Medical Negligence Lawyers Representing Families Call For Lessons To Be Learned
Specialist lawyers representing families affected by maternity issues at a Welsh hospital board are supporting calls for improved patient safety after it was revealed care issues contributed significantly to the deaths of more than 20 babies.
An independent report in maternity services at the former Cwm Taf Health Board has today been published. Of the 63 cases reviewed, 21 babies – one in three - were delivered stillborn following major factors in care which “contributed significantly to the poor outcome.”

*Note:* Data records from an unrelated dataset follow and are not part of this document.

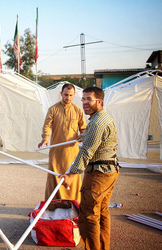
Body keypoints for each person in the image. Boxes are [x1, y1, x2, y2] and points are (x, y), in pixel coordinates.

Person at [60, 87, 120, 250]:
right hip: (109, 170)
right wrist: (85, 136)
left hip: (99, 173)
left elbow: (86, 151)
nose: (85, 103)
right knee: (101, 213)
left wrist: (71, 174)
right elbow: (98, 138)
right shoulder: (101, 118)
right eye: (83, 99)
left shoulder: (97, 123)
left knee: (89, 215)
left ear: (99, 101)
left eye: (89, 99)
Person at [38, 83, 86, 202]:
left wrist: (83, 135)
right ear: (61, 94)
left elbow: (84, 128)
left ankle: (73, 206)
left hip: (72, 153)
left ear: (74, 95)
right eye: (65, 95)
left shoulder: (78, 110)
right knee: (54, 178)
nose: (68, 98)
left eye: (70, 95)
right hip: (56, 152)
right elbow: (47, 126)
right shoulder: (53, 109)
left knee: (73, 179)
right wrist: (45, 138)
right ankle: (53, 206)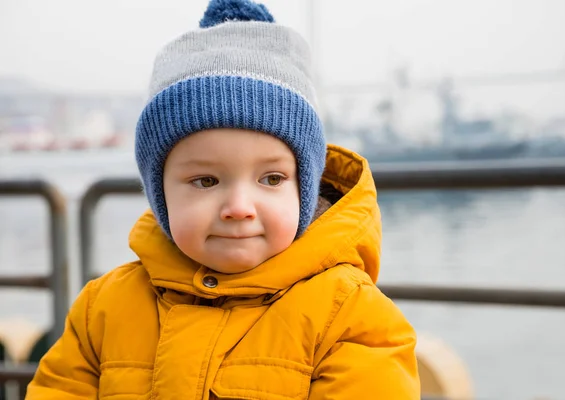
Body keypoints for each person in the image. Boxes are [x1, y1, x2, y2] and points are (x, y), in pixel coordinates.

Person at [26, 0, 420, 398]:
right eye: (206, 180)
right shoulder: (103, 310)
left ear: (304, 187)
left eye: (271, 178)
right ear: (160, 193)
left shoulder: (350, 316)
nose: (239, 207)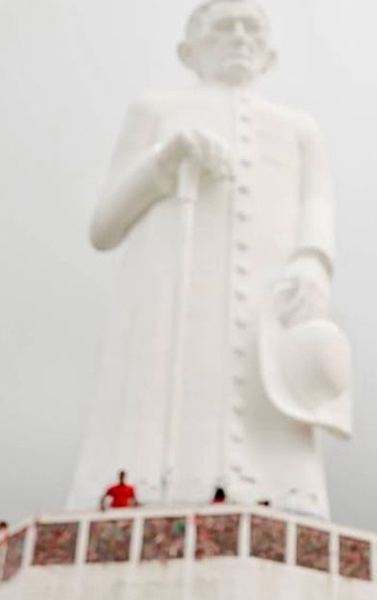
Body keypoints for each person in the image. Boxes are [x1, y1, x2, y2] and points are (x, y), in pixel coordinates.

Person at [67, 0, 351, 519]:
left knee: (271, 402)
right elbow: (103, 226)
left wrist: (313, 259)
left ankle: (284, 504)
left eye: (252, 28)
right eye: (225, 27)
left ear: (270, 51)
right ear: (188, 50)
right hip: (171, 302)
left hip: (270, 300)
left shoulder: (298, 127)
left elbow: (318, 201)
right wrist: (165, 161)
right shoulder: (155, 109)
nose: (240, 37)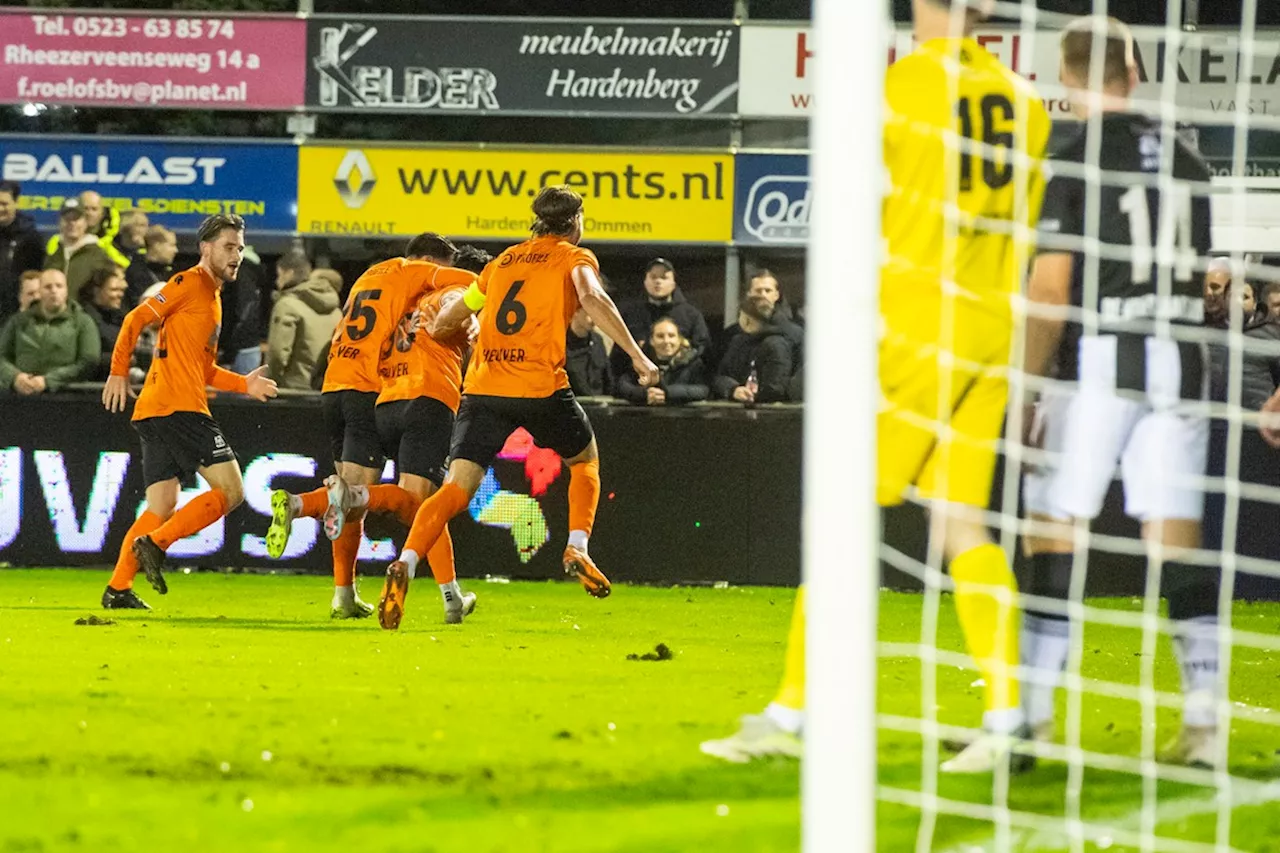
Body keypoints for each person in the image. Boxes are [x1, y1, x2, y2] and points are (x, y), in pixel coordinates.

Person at [703, 0, 1050, 770]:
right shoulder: (1026, 106)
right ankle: (1009, 713)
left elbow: (863, 210)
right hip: (994, 330)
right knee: (962, 523)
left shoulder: (905, 87)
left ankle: (791, 715)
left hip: (921, 329)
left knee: (841, 521)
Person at [1017, 17, 1221, 768]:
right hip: (1185, 358)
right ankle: (1204, 720)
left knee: (1052, 525)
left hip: (1109, 358)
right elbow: (1200, 277)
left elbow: (1052, 284)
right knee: (1176, 542)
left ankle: (1030, 717)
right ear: (1134, 74)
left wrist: (1026, 385)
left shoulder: (1072, 153)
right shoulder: (1188, 155)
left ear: (1067, 82)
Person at [372, 186, 660, 631]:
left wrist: (440, 323)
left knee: (454, 490)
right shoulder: (574, 257)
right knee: (584, 461)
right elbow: (592, 297)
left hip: (485, 389)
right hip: (540, 386)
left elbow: (456, 313)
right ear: (575, 221)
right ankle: (577, 547)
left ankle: (406, 564)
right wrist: (638, 357)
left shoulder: (500, 262)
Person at [99, 213, 278, 610]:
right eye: (229, 247)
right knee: (231, 492)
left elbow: (205, 368)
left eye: (241, 248)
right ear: (206, 249)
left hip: (158, 409)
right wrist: (117, 372)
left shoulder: (211, 298)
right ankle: (157, 544)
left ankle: (118, 588)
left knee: (161, 506)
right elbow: (135, 317)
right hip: (178, 407)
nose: (237, 255)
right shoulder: (189, 282)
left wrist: (243, 384)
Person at [301, 232, 465, 619]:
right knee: (414, 503)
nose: (438, 278)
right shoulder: (426, 289)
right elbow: (463, 293)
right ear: (425, 261)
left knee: (354, 503)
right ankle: (446, 594)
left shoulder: (373, 279)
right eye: (439, 270)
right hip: (398, 394)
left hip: (352, 390)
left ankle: (343, 594)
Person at [0, 268, 100, 395]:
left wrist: (49, 381)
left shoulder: (82, 322)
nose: (54, 291)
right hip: (21, 397)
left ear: (66, 290)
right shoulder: (18, 321)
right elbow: (2, 356)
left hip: (66, 397)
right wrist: (15, 377)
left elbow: (89, 360)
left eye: (59, 286)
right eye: (48, 287)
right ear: (40, 291)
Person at [612, 258, 711, 377]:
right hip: (638, 381)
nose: (658, 281)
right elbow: (618, 355)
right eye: (653, 277)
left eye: (664, 277)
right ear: (645, 281)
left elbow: (703, 349)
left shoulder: (691, 315)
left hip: (680, 381)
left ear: (673, 283)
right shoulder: (631, 314)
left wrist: (682, 360)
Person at [265, 249, 343, 391]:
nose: (277, 281)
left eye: (279, 274)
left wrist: (271, 381)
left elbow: (278, 353)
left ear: (289, 273)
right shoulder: (336, 310)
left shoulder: (287, 305)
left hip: (293, 389)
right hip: (325, 387)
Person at [713, 295, 794, 405]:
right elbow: (720, 377)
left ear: (746, 320)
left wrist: (751, 395)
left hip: (767, 414)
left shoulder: (776, 344)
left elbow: (776, 389)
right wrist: (733, 389)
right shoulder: (737, 341)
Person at [616, 316, 708, 406]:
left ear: (679, 339)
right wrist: (644, 394)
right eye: (660, 336)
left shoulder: (693, 362)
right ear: (652, 340)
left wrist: (667, 393)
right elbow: (622, 385)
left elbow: (703, 389)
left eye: (671, 336)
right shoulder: (641, 361)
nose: (666, 341)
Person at [43, 199, 115, 298]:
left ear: (85, 222)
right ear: (60, 222)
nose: (72, 223)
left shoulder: (99, 256)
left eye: (76, 219)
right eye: (67, 219)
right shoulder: (53, 256)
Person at [0, 181, 45, 323]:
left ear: (16, 203)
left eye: (4, 203)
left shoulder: (30, 238)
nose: (0, 208)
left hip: (18, 316)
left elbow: (37, 275)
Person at [79, 265, 128, 380]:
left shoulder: (120, 316)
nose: (119, 295)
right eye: (114, 290)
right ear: (97, 291)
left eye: (121, 290)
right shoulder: (84, 318)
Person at [126, 225, 178, 307]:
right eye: (172, 245)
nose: (176, 250)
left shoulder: (168, 272)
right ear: (157, 245)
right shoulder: (135, 272)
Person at [565, 307, 612, 397]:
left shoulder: (597, 341)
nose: (594, 318)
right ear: (576, 312)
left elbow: (607, 378)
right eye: (589, 312)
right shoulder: (561, 342)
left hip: (598, 404)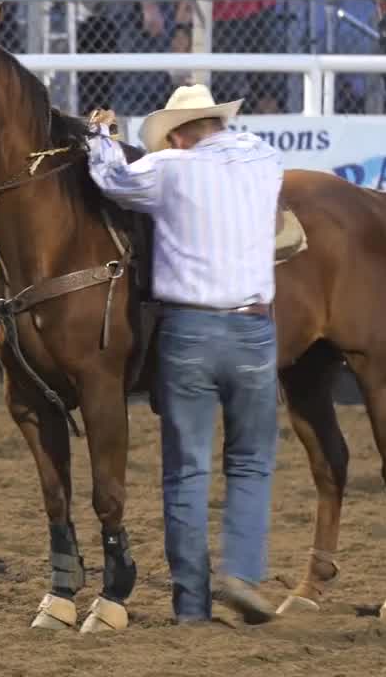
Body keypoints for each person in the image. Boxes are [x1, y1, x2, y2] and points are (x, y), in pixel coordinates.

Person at [85, 84, 282, 626]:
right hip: (254, 329)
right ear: (217, 122)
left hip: (189, 331)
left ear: (176, 132)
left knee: (187, 471)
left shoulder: (169, 167)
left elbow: (111, 178)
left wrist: (102, 135)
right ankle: (240, 572)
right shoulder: (267, 159)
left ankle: (191, 606)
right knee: (251, 460)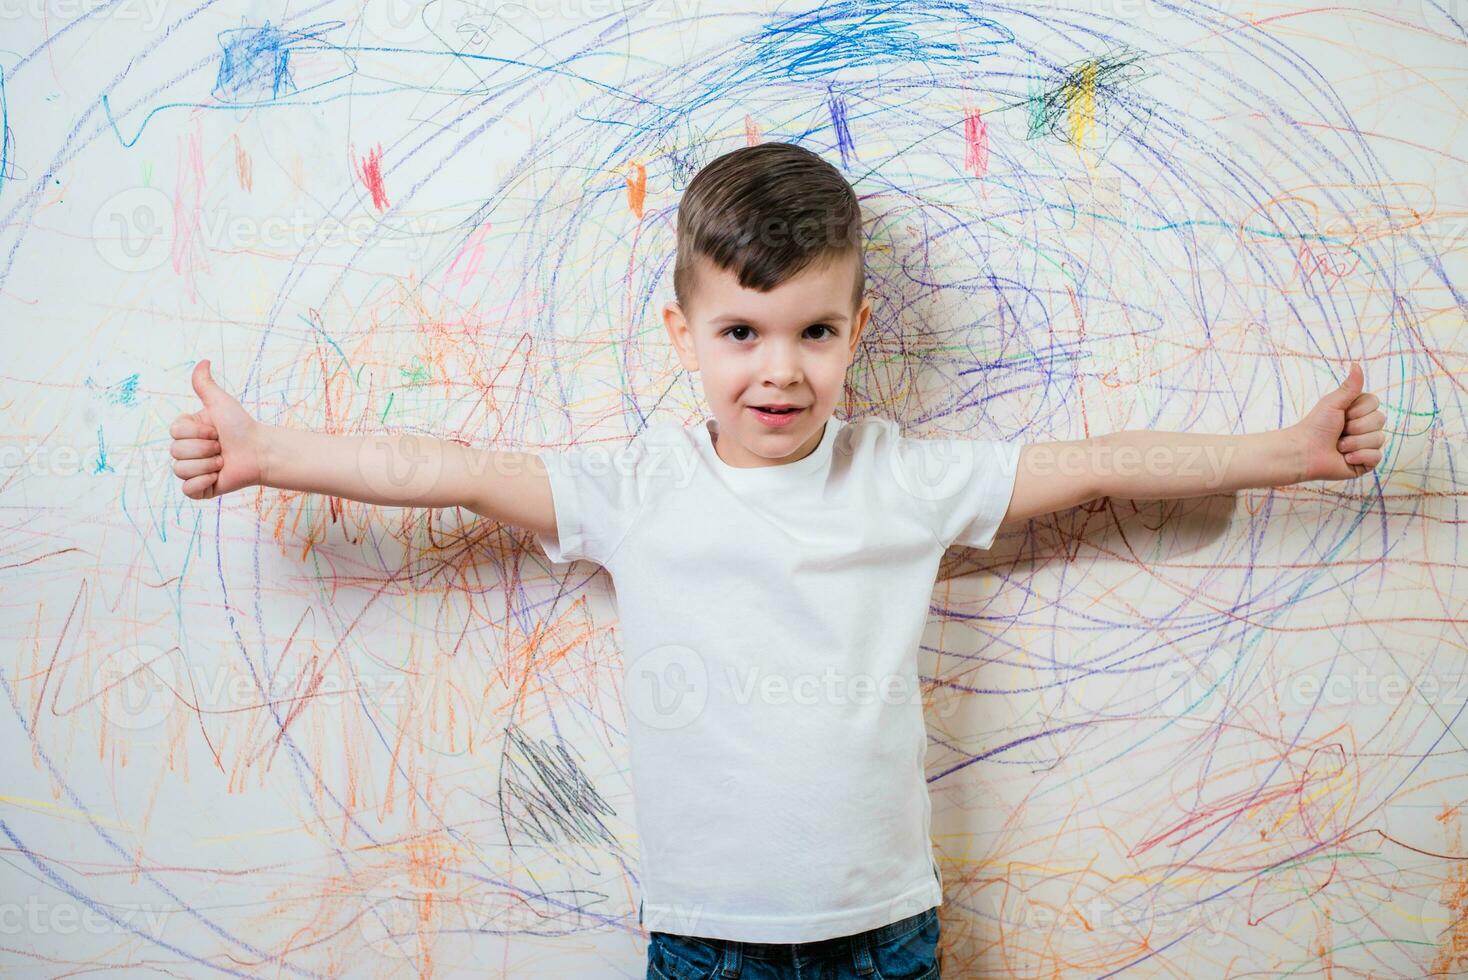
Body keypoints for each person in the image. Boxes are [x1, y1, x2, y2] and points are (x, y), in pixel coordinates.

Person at [167, 142, 1387, 979]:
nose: (779, 369)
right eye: (740, 332)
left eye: (813, 332)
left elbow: (1100, 461)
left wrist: (1284, 450)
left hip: (885, 929)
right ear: (683, 336)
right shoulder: (638, 489)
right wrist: (267, 448)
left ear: (858, 330)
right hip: (707, 937)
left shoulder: (898, 476)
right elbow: (443, 467)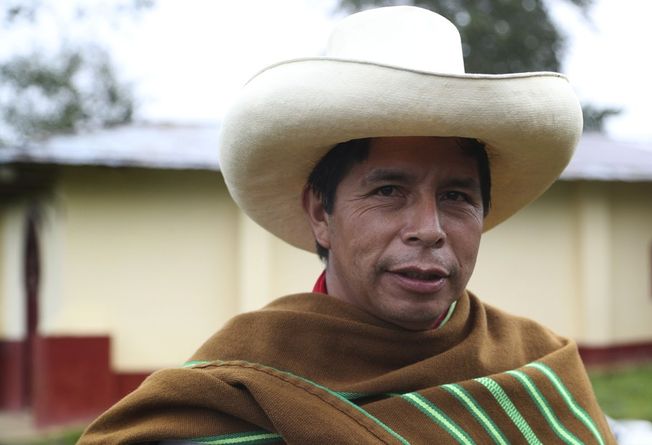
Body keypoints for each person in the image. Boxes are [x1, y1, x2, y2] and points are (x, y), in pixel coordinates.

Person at [79, 6, 615, 444]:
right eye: (388, 191)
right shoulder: (230, 399)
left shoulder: (540, 372)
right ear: (321, 213)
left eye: (457, 196)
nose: (429, 228)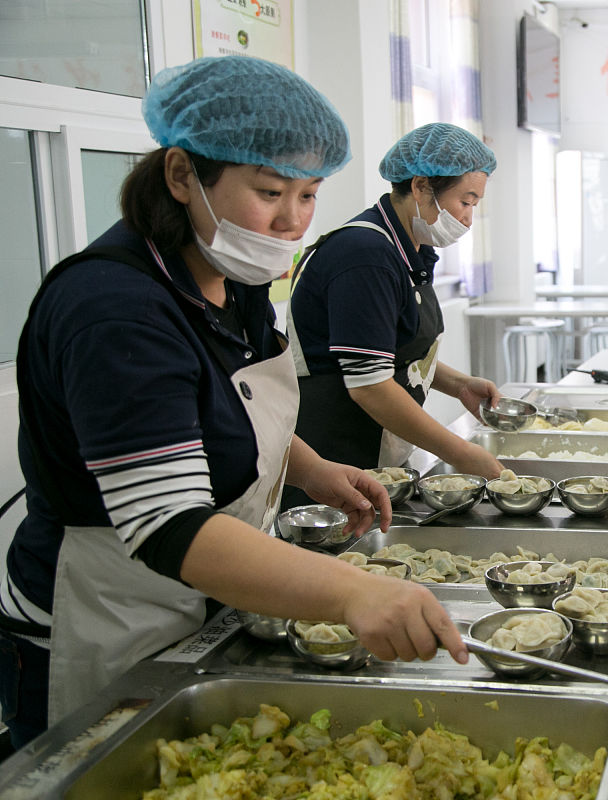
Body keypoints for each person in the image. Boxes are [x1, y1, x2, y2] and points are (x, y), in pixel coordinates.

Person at [0, 57, 468, 749]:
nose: (291, 221)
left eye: (308, 195)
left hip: (209, 597)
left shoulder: (232, 278)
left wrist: (310, 469)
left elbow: (238, 406)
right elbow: (168, 524)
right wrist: (350, 592)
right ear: (183, 175)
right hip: (105, 614)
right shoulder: (115, 310)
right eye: (271, 191)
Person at [286, 123, 503, 501]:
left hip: (377, 457)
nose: (468, 218)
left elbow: (393, 349)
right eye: (465, 202)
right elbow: (370, 386)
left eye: (475, 205)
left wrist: (458, 385)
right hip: (336, 461)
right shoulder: (364, 255)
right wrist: (460, 451)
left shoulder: (410, 251)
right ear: (420, 187)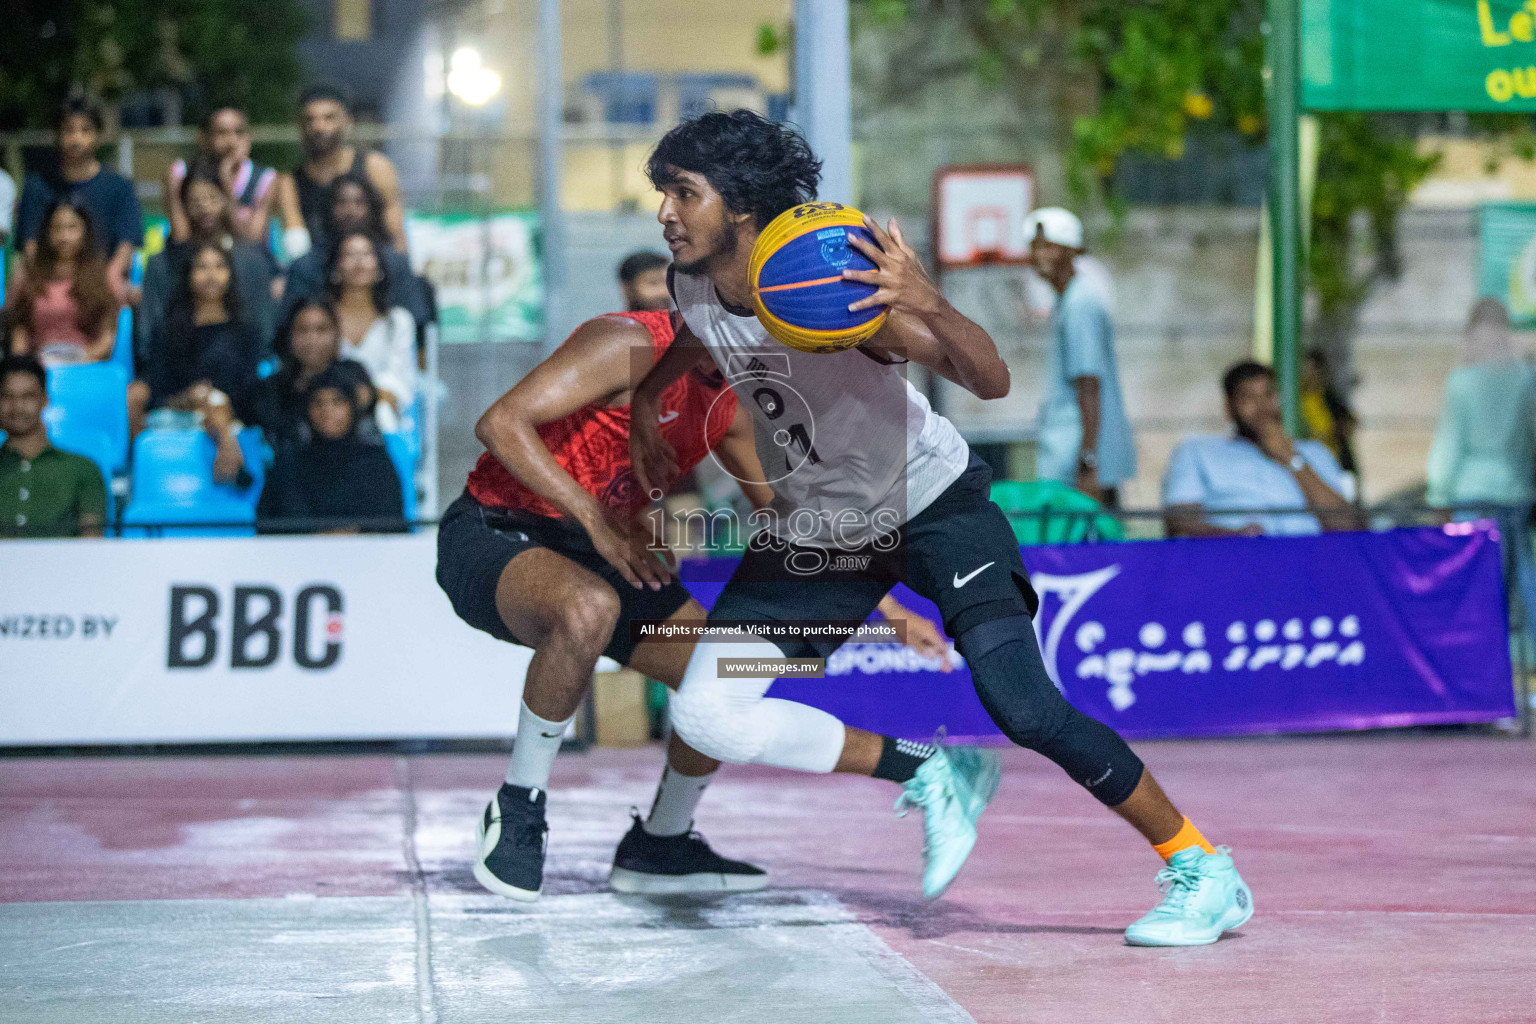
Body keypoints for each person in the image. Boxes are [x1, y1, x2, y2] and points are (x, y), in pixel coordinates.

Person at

Of the 63 incidents reviewed, areas for learning were identified in 59 cases.
Expert medical negligence lawyers at Irwin Mitchell is supporting clients families who were cared for by the Board which runs hospitals including the Royal Glamorgan, Llantrisant, and Prince Charles Hospital in Merthyr Tydfil.
Irwin Mitchell also represents hundreds of families affected by issues in maternity care nationally. This includes the Shrewsbury and Telford hospitals scandal where the Ockenden review is investigating more than 1,800 incidents of maternity deaths as well as injuries to babies and mums.
The law firm is campaigning to improve maternity services across the country and has also contributed to the Health Committee’s Maternity Safety Call for Evidence.
Maternity services at Cwn Taf Morgannwg University Health Board were placed into special measures following a report by the Royal College of Obstetricians and Gynaecologists and the Royal College of Midwives in April 2019.
Today’s Thematic Stillbirth Category Report by The Independent Maternity Services Oversight Panel (IMSOP) focused on 63 individual cases involving care of mothers and their babies who were stillborn between 1 January, 2016, and 30 September, 2018.
It found that one in three instances of care had a major modifiable factor where care issues contributed significantly to the poor outcome. Different care or treatment might have resulted in a different outcome for the babies involved, the report found.
Care issues were a contributory factor in a further 37 cases – 59 per cent. However, different management was unlikely to have changed the outcome, the report found.
Wider learning was found in 48 of the 63 cases, while no lessons needed to be learned in just four of the cases reviewed.
Inadequate or inappropriate treatment and diagnosis was identified as a ‘major modifiable factor’ in 17 of the 63 cases.
A lack of recognition of a high risk factor were issues that most often contributed to poor outcomes, with fetal growth, movement and heart monitoring all identified as issues.
Expert Opinion
“This second thematic report into stillbirth paints a worrying picture of an environment where there appears to have been a failure to listen to and value the concerns of women, made worse by staff attitudes, and compounded by a lack of bereavement support and care after birth.
“Guidelines were not always in place and they were not consistently used in practice or audited when they were.
“While the report rightly states that the numbers involved need to be seen in context of wider maternity care, this will be little comfort to those families who are devastated that they could have seen a different outcome. The families are not just a statistic. Behind every number is a story about how a family has been left heartbroken by issues in the care they received.
“Patient safety should be the fundamental priority. We’ll continue to support the families we represent to provide them with all of the answers they deserve while continuing to campaign for improvements in maternity care nationally.”
“The conclusions of the Health Board progress report are broadly that while progress was slowed by the impact of COVID-19, overall progress has been good, with four out of five recommendations being implemented. Given this, we hope to see a corresponding reduction in stillbirths.” Julie Lewis - Partner
Among a string of recommendations, the reports states that the Health Board should publish a formal response to the findings and seek to understand why the reduction in stillbirth rates in others areas of the UK do not appear to have been realised here and take action to address the issues raised.
The Cwm Taf University Health Board ceased to exist on 31 March, 2019, and was replaced on 1 April, 2019, by the Cwm Taf Morgannwg University Health Board.